Karl Nolle, MdL

Chemnitzer Morgenpost, 23.08.2008

Justiz verschlampte Ermittlungen gegen OB

Bestechung? Der Staatsanwalt: Strafverfolgung ist 'dummerweise nicht passiert'
 
CHEMNITZ/ZSCHOPAU - Jetzt ist es hochoffiziell: Falls Zschopaus OB Klaus Baumann (CDU) sich bestechen ließ, wird er wohl nie dafür bestraft werden. Ermittlungen gegen ihn wegen der verbotenen Annahme eines Schecks wurden von der Staatsanwaltschaft verschlampt.

Im Vorfeld seiner Wahl zum Oberbürgermeister 2001 hatte OB Baumann von einer Chemnitzer Baufirma einen an ihn als Privatperson adressierten Scheck über 8500 Mark angenommen.

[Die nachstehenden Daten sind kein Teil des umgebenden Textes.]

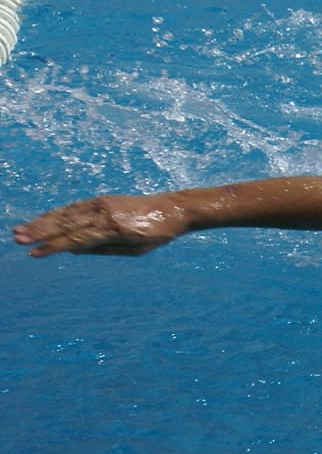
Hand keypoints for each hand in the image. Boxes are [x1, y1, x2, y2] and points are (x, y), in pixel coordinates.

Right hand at [12, 195, 189, 256]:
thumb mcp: (134, 250)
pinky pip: (75, 207)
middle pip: (66, 224)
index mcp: (113, 228)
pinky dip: (57, 213)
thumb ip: (102, 249)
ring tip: (21, 230)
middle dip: (40, 231)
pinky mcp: (103, 199)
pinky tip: (42, 219)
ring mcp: (102, 204)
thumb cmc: (157, 234)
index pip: (77, 239)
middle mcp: (104, 213)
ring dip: (42, 221)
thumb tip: (72, 249)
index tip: (34, 253)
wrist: (173, 208)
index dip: (54, 247)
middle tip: (17, 238)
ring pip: (67, 213)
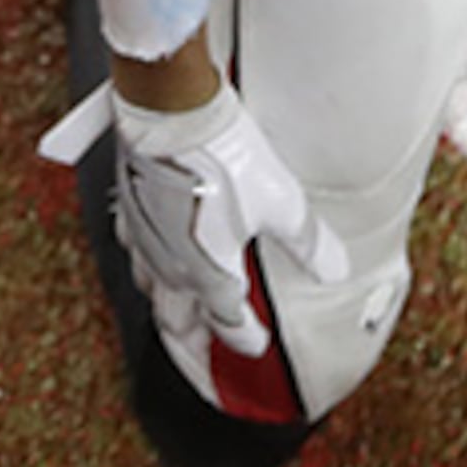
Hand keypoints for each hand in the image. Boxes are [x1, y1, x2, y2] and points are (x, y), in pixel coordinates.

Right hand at [41, 79, 348, 369]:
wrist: (170, 110)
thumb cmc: (225, 157)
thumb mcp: (282, 201)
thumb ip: (308, 243)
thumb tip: (337, 272)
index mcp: (208, 275)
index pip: (229, 322)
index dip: (246, 338)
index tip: (258, 344)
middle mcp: (170, 267)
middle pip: (177, 321)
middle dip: (192, 343)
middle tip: (203, 356)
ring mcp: (144, 240)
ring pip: (150, 289)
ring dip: (166, 305)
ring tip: (177, 310)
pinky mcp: (129, 209)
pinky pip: (133, 250)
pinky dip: (145, 263)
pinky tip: (151, 252)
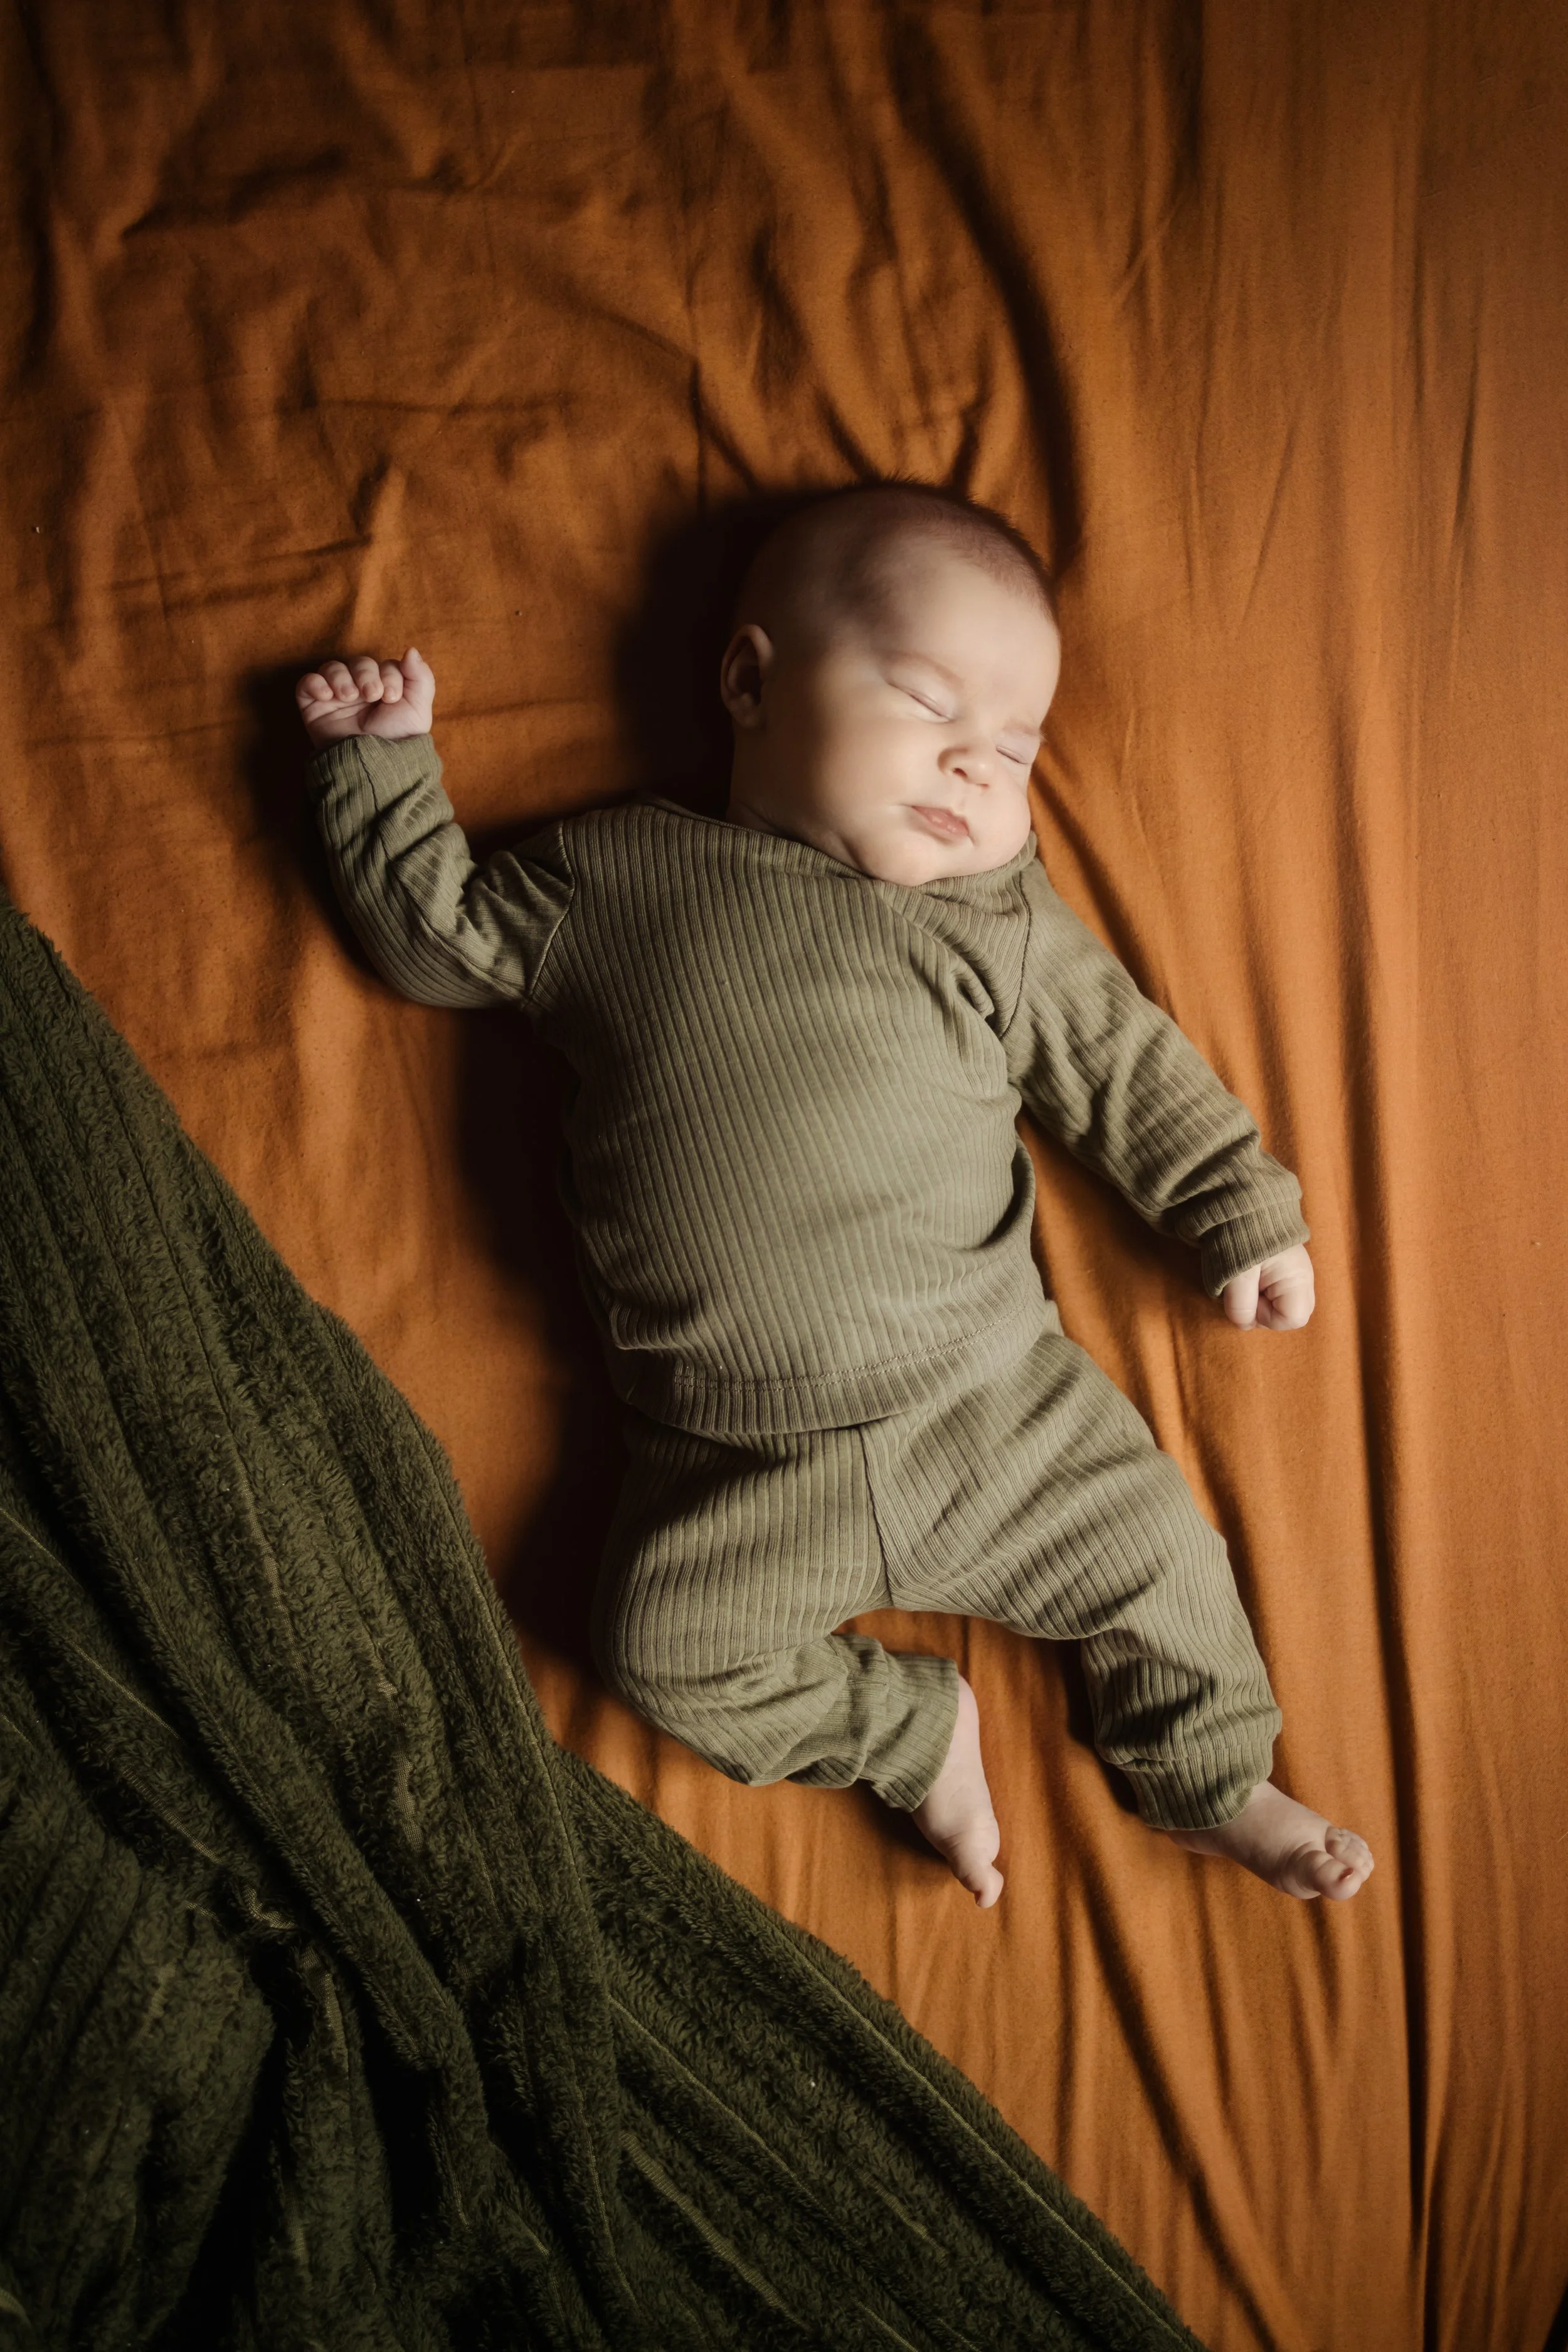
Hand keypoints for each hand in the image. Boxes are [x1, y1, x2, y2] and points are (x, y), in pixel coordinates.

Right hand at [296, 648, 434, 747]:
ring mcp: (336, 697)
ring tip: (349, 697)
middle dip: (366, 674)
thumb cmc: (395, 741)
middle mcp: (360, 690)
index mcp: (385, 689)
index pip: (384, 665)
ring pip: (333, 668)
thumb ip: (421, 678)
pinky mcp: (314, 706)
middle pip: (359, 663)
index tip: (391, 697)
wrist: (371, 766)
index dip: (389, 675)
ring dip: (342, 678)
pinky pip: (308, 683)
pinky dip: (315, 683)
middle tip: (371, 695)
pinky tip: (327, 696)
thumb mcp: (417, 711)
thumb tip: (411, 650)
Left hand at [1222, 1243, 1314, 1330]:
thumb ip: (1240, 1306)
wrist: (1239, 1201)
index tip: (1248, 1298)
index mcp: (1298, 1279)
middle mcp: (1302, 1277)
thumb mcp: (1236, 1275)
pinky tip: (1247, 1277)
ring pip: (1282, 1305)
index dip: (1265, 1317)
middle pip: (1291, 1315)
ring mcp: (1294, 1272)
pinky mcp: (1282, 1267)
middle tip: (1245, 1293)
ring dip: (1259, 1302)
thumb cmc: (1241, 1237)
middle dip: (1264, 1312)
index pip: (1292, 1320)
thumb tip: (1244, 1324)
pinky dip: (1259, 1291)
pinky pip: (1275, 1292)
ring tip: (1244, 1282)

Laut Schreiben der Firma handelte es sich angeblich um ein "Darlehen". In einem hochoffiziellen Schreiben als OB dankte Baumann jedoch für die "Unterstützung anlässlich meiner Wiederwahl" und versprach, "dass wir auch in Zukunft sehr eng miteinander zusammenarbeiten werden."

Zwei Jahre später ermittelte die Rechtsaufsicht des Marienberger Landrats Albrecht Kohlsdorf (CDU) gegen Baumann, übergab der Staatsanwaltschaft Chemnitz schließlich die Unterlagen des Vorermittlungsverfahrens. Die Morgenpost fragte mehrfach bei der Staatsanwaltschaft nach, zu welchen Ergebnissen deren Ermittlungen in der Scheck-Affäre geführt hätten. Doch ganze zwei Monate zierte sich die Justiz, diese Frage zu beantworten.

Jetzt räumten die Ermittler ein: In der Scheck-Affäre war nie ermittelt worden. Oberstaatsanwalt Bernd Vogel (50): "Da hat man sich mit Hinweis auf andere Verfahren darauf verlassen, dass dieser Aspekt dort mitgeprüft wird und schon irgendetwas dabei herauskommen wird. Das ist dummerweise nicht passiert." In dutzenden Verfahren habe die Justiz damals gegen den Zschopauer OB ermittelt.
Ein Fall von Arbeitsüberlastung? Laut Auskunft der Generalstaatsanwaltschaft Dresden hatte jeder der rund 60 Chemnitzer Staatsanwälte im Jahr 2003 noch durchschnittlich 800 Verfahren zu bearbeiten. Vergangenes Jahr waren es jedoch nur rund 720.

Oberstaatsanwalt Vogel: "Falls hinter der Gewährung dieses Darlehens Korruption oder eine andere Straftat gesteckt haben sollte, ist sie jetzt verjährt."